> [What the task requires]:
Only one portion of the data is to be written out: from the line bearing "middle dip: (309, 306)" through the line bearing "pinky pip: (235, 309)". Write it exactly as it appears.

==============================

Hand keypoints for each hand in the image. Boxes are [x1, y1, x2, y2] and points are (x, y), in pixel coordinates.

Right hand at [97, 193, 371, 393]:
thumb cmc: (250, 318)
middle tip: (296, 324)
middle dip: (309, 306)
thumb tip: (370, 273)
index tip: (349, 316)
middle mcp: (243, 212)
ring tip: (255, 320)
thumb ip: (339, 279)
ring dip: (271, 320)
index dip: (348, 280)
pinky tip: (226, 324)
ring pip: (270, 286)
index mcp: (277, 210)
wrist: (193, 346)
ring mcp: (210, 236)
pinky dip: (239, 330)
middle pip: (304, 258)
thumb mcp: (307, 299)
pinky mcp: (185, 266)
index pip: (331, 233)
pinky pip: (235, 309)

==============================

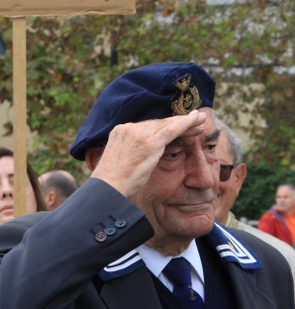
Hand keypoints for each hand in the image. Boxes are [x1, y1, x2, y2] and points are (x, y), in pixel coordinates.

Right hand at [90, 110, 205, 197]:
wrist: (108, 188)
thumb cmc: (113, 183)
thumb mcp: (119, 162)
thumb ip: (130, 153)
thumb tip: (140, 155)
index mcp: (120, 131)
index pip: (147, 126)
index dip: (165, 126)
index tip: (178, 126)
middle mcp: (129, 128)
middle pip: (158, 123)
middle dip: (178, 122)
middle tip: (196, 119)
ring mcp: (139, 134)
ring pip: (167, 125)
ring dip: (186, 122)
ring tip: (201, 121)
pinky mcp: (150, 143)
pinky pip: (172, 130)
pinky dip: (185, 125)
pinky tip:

==============================

> [Answer to this exercise]:
middle dip: (309, 306)
thumb tip: (370, 273)
index tip: (349, 316)
middle mcp: (243, 212)
ring tip: (255, 320)
thumb ip: (339, 279)
ring dip: (271, 320)
index dip: (348, 280)
pinky tip: (226, 324)
ring pip: (270, 286)
index mcp: (277, 210)
wrist: (193, 346)
ring mcp: (210, 236)
pinky dip: (239, 330)
middle pip: (304, 258)
thumb mcp: (307, 299)
pinky mcp: (185, 266)
index pip: (331, 233)
pinky pip: (235, 309)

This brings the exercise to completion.